La sala cuna universal es invertir en trabajo
CLAUDIA MARTÍNEZ Directora del Instituto de Economía UC
La radiografía de la vulnerabilidad en Chile que entrega la última Casen tiene un rostro: el de los niños. Uno de cada cuatro niños en nuestro país vive en situación de pobreza. Esta cifra exige mirar con urgencia las dinámicas de generación de ingresos en los hogares más vulnerables.
Al desglosar la realidad de los hogares pobres, emergen patrones comunes: menores niveles de empleo, mayor desempleo y una tasa de dependencia significativamente más alta que en los sectores de mayores ingresos. El 59,4% de los hogares pobres tiene jefatura femenina. Esta cifra se agudiza al observar hogares con presencia de menores, donde el 65% depende del liderazgo y sustento de una mujer.
“Si se quiere disminuir la pobreza infantil, se debe permitir la inserción laboral de sus madres. Y aquí, el artículo 203 del Código del Trabajo —la actual ley de salas cunas— aparece como un obstáculo anacrónico”.
Por lo tanto, si se quiere disminuir la pobreza infantil, se debe permitir la inserción laboral de sus madres. Aquí, el Artículo 203 del Código del Trabajo —la actual ley de salas cunas— aparece como un obstáculo anacrónico. Al imponer el costo de la sala cuna exclusivamente a las empresas que contratan a 20 o más mujeres, la ley castiga la contratación de mujeres.
Este costo es proporcionalmente mayor para aquellas mujeres con menores niveles de calificación, en las que el costo de la sala cuna puede ser sustancial respecto a su salario, precisamente quienes lideran los hogares de menores ingreso. Eliminar el vínculo directo entre el número de mujeres contratadas y el costo del cuidado para las empresas debiese aumentar la demanda por trabajo femenino y fomentar el empleo de mujeres.

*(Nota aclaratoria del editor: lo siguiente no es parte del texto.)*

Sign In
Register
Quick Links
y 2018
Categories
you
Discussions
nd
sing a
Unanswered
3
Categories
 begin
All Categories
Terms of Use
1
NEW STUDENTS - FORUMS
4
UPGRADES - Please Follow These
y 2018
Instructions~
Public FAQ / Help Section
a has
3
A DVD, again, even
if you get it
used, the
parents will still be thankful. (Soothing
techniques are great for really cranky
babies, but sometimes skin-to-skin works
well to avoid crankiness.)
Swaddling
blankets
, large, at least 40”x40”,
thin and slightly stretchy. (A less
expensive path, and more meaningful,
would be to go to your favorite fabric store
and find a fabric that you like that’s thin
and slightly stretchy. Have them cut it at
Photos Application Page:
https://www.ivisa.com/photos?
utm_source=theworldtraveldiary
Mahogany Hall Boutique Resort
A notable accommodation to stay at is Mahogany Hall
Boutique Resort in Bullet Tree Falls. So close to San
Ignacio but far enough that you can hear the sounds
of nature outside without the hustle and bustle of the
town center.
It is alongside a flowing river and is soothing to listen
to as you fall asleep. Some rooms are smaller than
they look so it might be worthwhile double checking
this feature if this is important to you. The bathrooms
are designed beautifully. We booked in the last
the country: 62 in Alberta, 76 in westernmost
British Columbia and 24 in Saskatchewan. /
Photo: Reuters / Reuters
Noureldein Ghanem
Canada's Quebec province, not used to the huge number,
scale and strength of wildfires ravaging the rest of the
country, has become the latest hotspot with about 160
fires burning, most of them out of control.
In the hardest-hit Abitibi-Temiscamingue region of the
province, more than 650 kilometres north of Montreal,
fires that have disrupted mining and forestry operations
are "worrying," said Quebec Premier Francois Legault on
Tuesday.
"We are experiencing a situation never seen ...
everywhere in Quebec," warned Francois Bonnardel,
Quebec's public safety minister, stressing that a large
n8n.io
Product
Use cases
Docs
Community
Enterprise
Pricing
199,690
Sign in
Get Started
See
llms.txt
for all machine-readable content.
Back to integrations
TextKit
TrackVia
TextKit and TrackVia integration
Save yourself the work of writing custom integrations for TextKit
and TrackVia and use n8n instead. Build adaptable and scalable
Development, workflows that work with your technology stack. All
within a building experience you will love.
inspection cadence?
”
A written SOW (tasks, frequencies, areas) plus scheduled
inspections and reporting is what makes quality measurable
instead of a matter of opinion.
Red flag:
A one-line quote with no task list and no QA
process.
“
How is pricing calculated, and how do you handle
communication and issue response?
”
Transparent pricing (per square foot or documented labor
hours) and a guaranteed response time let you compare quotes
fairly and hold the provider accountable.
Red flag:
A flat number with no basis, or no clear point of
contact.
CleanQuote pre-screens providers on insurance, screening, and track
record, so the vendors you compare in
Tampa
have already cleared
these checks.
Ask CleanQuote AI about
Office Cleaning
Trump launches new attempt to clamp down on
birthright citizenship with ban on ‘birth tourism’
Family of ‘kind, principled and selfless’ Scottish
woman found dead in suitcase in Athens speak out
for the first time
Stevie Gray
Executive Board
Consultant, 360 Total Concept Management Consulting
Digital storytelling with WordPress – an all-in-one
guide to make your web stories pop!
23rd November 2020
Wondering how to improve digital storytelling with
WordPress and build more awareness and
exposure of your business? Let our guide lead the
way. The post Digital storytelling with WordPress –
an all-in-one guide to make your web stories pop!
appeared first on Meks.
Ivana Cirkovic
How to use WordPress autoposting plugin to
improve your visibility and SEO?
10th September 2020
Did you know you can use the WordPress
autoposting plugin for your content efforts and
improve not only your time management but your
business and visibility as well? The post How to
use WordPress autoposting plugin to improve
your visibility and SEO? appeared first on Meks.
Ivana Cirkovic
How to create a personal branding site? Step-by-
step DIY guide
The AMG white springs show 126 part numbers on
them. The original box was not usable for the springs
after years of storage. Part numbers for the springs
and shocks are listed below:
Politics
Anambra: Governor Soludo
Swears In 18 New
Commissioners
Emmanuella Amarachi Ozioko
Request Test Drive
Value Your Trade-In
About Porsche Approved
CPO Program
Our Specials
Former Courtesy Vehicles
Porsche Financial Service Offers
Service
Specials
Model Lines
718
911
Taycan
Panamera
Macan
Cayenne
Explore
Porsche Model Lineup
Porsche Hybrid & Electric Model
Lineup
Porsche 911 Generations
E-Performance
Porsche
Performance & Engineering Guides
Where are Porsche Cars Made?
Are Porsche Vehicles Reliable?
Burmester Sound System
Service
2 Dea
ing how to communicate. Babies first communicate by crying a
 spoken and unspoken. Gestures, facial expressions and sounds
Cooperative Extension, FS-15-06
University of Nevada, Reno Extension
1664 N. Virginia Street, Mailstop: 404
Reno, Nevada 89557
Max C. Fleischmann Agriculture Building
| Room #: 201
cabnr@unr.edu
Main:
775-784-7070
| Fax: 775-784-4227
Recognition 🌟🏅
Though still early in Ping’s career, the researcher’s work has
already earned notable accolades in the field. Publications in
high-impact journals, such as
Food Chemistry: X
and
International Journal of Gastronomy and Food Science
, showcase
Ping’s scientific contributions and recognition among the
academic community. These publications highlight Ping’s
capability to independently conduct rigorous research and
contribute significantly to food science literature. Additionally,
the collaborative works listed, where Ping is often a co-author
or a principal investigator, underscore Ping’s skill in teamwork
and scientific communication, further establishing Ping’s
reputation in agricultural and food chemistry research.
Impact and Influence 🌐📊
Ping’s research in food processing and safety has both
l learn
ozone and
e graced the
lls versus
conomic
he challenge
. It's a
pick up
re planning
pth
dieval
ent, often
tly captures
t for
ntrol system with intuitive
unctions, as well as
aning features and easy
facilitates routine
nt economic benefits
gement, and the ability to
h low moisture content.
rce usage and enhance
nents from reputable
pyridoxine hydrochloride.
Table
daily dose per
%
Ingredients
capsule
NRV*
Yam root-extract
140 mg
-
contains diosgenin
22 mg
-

El debate reciente sobre la caída de los ingresos laborales en el primer decil de ingresos que se observa la última encuesta Casen debe ser considerado en el análisis de esta reforma.
Dado que los niños son la población con mayor nivel de pobreza, y que estos viven en mayor proporción en hogares liderados por mujeres, aumentar la empleabilidad de éstas es una forma de incrementar los ingresos del trabajo de estos hogares. En la medida que la elegibilidad depende del trabajo formal, esto puede además incentivar la formalización por parte de las madres.
Ciertamente, el financiamiento de la reforma es un punto crítico. En el escenario fiscal restrictivo que vive el país, con un importante desajuste entre ingresos y gastos permanentes, es absolutamente necesario considerar el costo fiscal a la reforma y contar con escenarios presupuestarios que consideren la demanda por salas cunas y su costo entre otros. Asimismo, el aumento de los costos laborales que implicaría su cofinanciamiento privado debe ser evaluado con cuidado en un contexto de bajo empleo, donde la tasa de desempleo se mantiene muy por sobre el nivel prepandemia, particularmente para las mujeres.
Sin embargo, si el objetivo de la política pública es disminuir la pobreza infantil, el gasto fiscal asociado a la reforma de salas cunas debe compararse, por ejemplo, con el gasto que se generaría si hubieran subsidios directos a hogares con menores de edad en situación de pobreza.
Al mismo tiempo, mientras el subsidio aliviaría el síntoma, los bajos ingresos, la sala cuna va en la dirección de resolver una de las causas de ella: falta de trabajo, permitiendo que esa madre —jefa de hogar— se integre al mundo del trabajo.
Gobernar es en parte priorizar, y apostar por un diseño de provisión de sala cunas que permitan la incorporación de las madres que lo deseen al trabajo es elegir la inversión en autonomía laboral por sobre el gasto en asistencia permanente.